第1607話 来たる過酷な夏に備えるべし
ハルたちの調査は進まぬ間も時間は過ぎ、季節は巡る。
アレキにより守護を受けた北の大地の箱庭にも、既に初夏の兆しが感じられるようになってきた。
太陽は高く輝き大地を照り付けて、地面をじりじりと焼き付けるようになる。
そんな陽光をきらきらと照り返す、一面の穏やかな水面をたたえた水田地帯には、まだまだ小さな緑の稲が徐々にその背丈を伸ばしている。
そんな田畑に休みなく水を供給する、大型の堤防から流れ落ちる水の音。
その風情は、経験のないハルにも『日本人の原風景』を感じさせるには十分な景観を成していたのであった。
「うちの田舎っぽい! 田植えに駆り出された時の事を思い出すなぁー」
「そういえば前にも思ったのだけれど、ソフィーちゃんは田んぼに入っても平気だったのかしら? その、当時に」
「うん! 完全防水だったもんね! サイボーグパワーで、しゅばばばば! って高速田植え競争してたんだよ!」
「そ、そう……」
「まあ確かに隙間にドロが詰まったのを、あとでガシガシとるのが面倒だったかもなぁ」
最先端の機械化ボディは、確かにそうした過酷な環境にも対応しているとは思われるが、恐らく、いや確実に、メーカーに推奨される使い方ではないはずだ。

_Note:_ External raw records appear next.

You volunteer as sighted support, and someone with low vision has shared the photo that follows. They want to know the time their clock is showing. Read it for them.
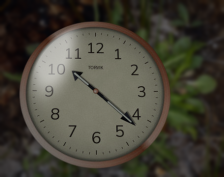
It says 10:22
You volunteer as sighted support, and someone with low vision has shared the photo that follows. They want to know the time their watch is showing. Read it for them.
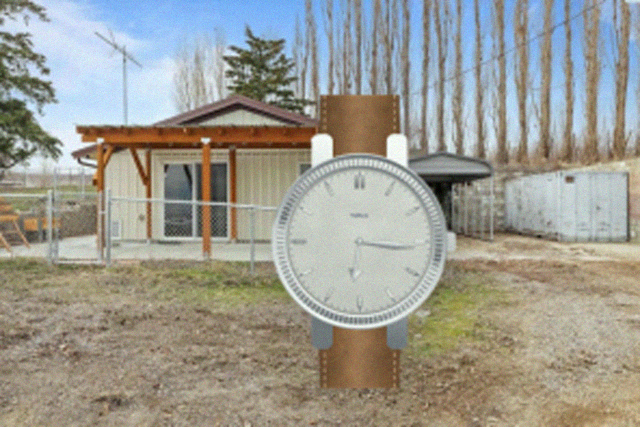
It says 6:16
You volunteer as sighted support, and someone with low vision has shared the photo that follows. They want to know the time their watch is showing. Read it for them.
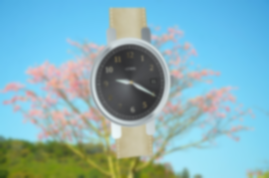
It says 9:20
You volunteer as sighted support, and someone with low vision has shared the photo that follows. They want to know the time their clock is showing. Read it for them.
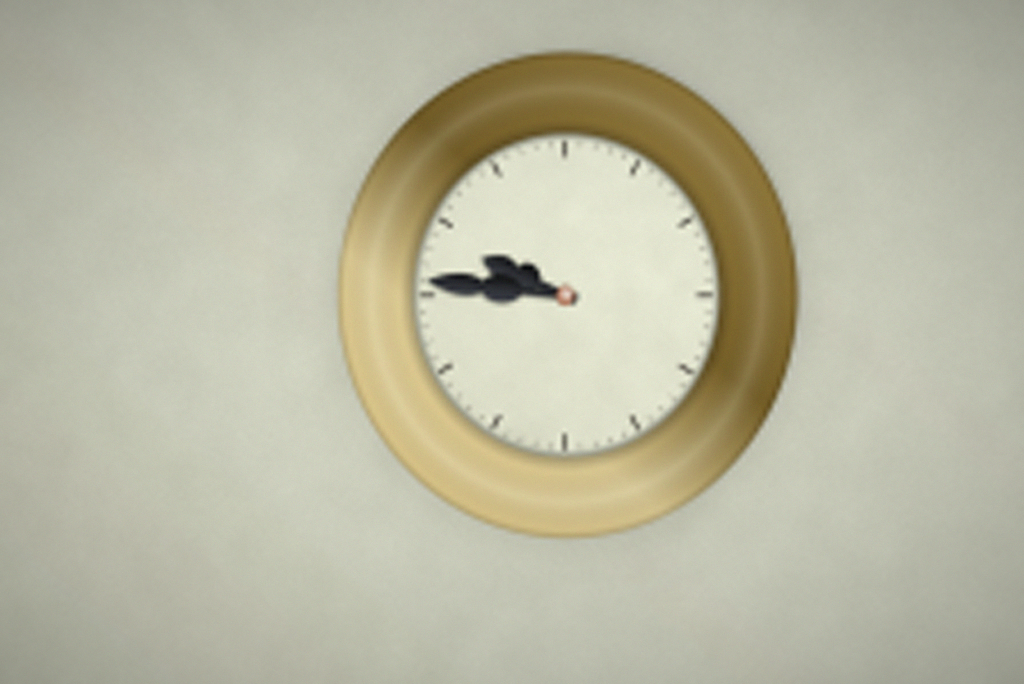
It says 9:46
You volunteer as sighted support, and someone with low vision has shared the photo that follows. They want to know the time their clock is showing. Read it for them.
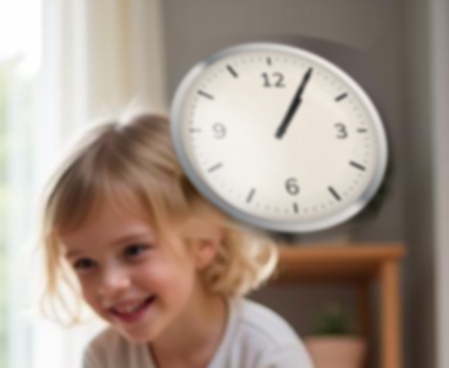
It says 1:05
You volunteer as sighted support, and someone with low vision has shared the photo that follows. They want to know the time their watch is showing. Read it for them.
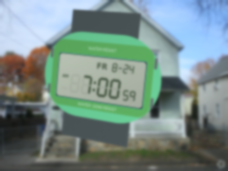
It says 7:00
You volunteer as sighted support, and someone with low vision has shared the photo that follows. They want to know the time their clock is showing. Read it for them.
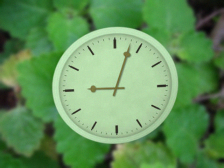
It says 9:03
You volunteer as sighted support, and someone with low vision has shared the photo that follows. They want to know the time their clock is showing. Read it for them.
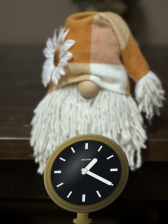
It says 1:20
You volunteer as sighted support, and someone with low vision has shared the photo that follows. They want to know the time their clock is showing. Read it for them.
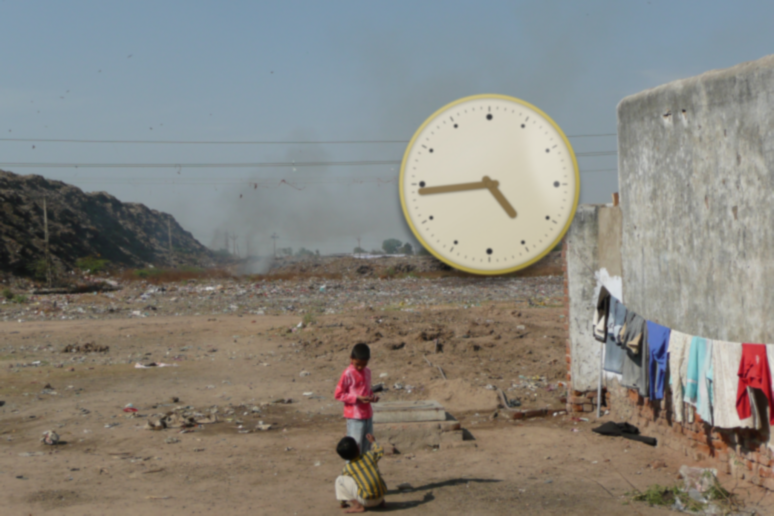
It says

ソフィーの手足を製造し、貸し与えていたメーカーも、きっとそんな使い方をされているとは夢にも思うまい。
「……メーカーの人が知ったら、顔を青くしそうねぇ」
「大丈夫だよルナちゃん! 私たちの手足、壊してなんぼだったから! へーきへーき! 会社のひと、みんな変わってたし!」
「まあ、そもそも機械化剣術のスポンサーになろうなんて、元から酔狂な人たちなのも当然かしらね?」
「ああ、ちなみにねルナ。その会社だけど、御兜の系列会社だったみたいだね」
「そう。まあ、予想していたといえば、していたわ? 中身は大丈夫だったの?」
「そこはね。特に裏表ない、真面目に研究開発を行っている会社だよ」
「『そこは』という言い方が気になるけれど、まあいいわ?」
「私が手足生やしたのも、ちゃんとお祝いしてくれたし!」
「ソフィーちゃんも『生やした』なんて言い方は、いえ、事実でしょうけど」
「ずあっ! って生えてきたよ!」
「そんな一気には再生しません。したら僕も苦労しなかったんだから」
ちなみにハル本人は、やろうと思えば『ずあっ!』っと手足を再生できる。話がややこしくなるので、ここでは言わないが。

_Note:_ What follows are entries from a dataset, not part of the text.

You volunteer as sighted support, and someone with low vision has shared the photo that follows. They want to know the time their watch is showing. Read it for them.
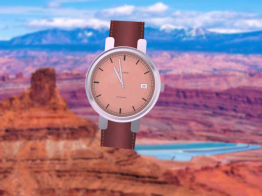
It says 10:58
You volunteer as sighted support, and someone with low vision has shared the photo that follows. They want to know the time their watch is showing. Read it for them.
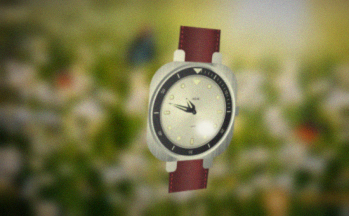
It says 10:48
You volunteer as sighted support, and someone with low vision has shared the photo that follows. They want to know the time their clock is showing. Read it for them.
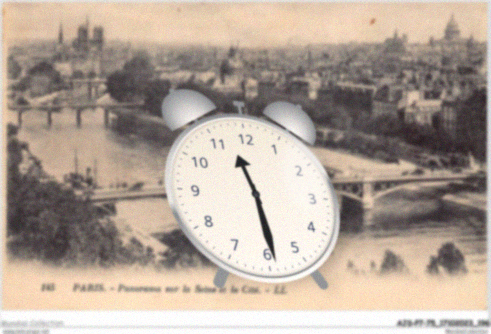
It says 11:29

「まあしかし、確かにみんな良い人たちだったね。大口の仕事が、一つ無くなるに等しいのに」
「うんうん! けど、ちょっとズレてる人たちだったよねみんな! 引退してお嫁に行くから手足生やすんだー、みたいに誤解してたもん。引退しないのに」
「……そこは、ズレているのはソフィーちゃんの方なのではなくて? ……そこは引退するでしょう、普通」
「えーっ!」
まあ、機械の手足を止めて生身の身体を再生すると聞けば、普通は『普通の女の子に戻るのだろう』と考えるのが自然だ。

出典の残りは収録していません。